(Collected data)
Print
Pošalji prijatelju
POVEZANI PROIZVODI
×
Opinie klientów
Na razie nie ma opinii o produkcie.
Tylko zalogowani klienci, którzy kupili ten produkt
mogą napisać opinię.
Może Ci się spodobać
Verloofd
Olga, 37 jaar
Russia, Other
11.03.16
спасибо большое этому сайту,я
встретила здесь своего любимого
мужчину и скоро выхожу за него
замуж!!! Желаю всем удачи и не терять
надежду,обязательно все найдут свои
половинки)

...

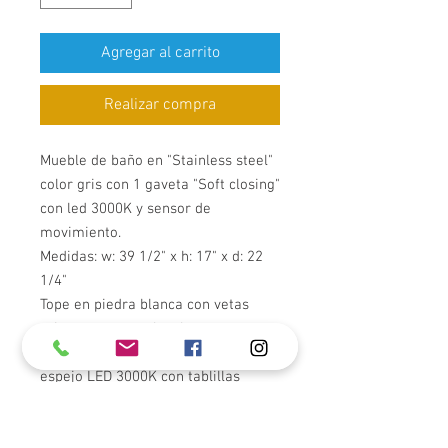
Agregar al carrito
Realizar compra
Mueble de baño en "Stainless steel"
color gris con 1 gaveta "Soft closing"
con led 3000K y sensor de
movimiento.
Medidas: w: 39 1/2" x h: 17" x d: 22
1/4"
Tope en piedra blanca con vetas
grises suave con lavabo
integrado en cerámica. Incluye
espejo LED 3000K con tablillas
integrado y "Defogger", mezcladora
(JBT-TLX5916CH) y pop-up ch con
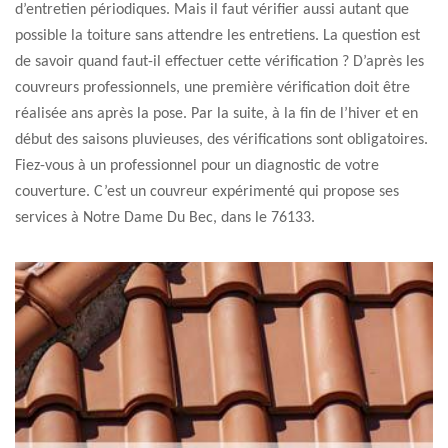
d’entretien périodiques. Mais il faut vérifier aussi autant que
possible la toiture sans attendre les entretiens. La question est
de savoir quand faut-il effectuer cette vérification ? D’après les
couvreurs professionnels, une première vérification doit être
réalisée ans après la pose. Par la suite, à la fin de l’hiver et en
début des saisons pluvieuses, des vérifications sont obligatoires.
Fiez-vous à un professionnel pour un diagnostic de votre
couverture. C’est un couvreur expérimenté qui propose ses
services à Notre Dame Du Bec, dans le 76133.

(WRITTEN TASK):
Scan the lines above for "Fiez-vous à un" and for "services à Notre Dame Du Bec, dans le 76133.". Repeat exactly the line holding each of them and every line in between.

(EXPECTED ANSWER):
Fiez-vous à un professionnel pour un diagnostic de votre
couverture. C’est un couvreur expérimenté qui propose ses
services à Notre Dame Du Bec, dans le 76133.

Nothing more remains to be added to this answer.